(Extracted page text data)
= = = =

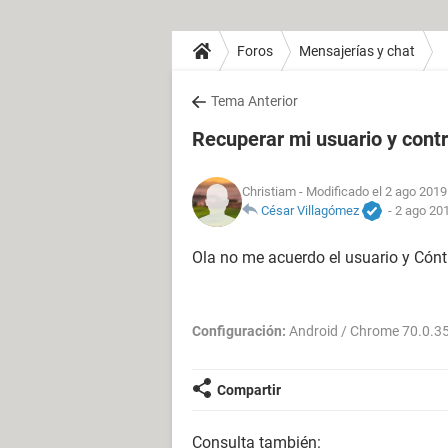
Foros
Mensajerías y chat
Tema Anterior
Recuperar mi usuario y con
Christiam
- Modificado el 2 ago 2019
César Villagómez
-
2 ago 201
Ola no me acuerdo el usuario y Cón
Configuración:
Android / Chrome 70.0.3
Compartir
Consulta también:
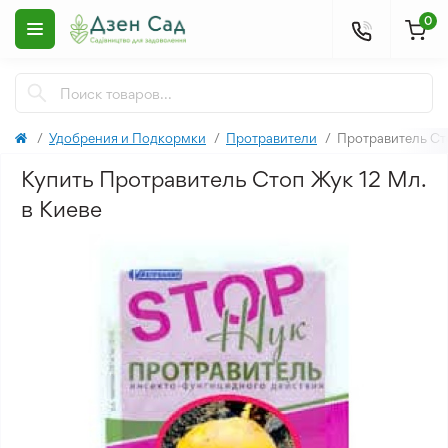
0
Удобрения и Подкормки
Протравители
Протравитель Ст
Купить Протравитель Стоп Жук 12 Мл.
в Киеве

= = = =

## WORK INSTRUCTIONS
Exclude every picture and copy the remaining data exactly.

## SOLUTION TO THIS EXERCISE
Foros
Mensajerías y chat
Tema Anterior
Recuperar mi usuario y con
Christiam
- Modificado el 2 ago 2019
César Villagómez
-
2 ago 201
Ola no me acuerdo el usuario y Cón
Configuración:
Android / Chrome 70.0.3
Compartir
Consulta también:
0
Удобрения и Подкормки
Протравители
Протравитель Ст
Купить Протравитель Стоп Жук 12 Мл.
в Киеве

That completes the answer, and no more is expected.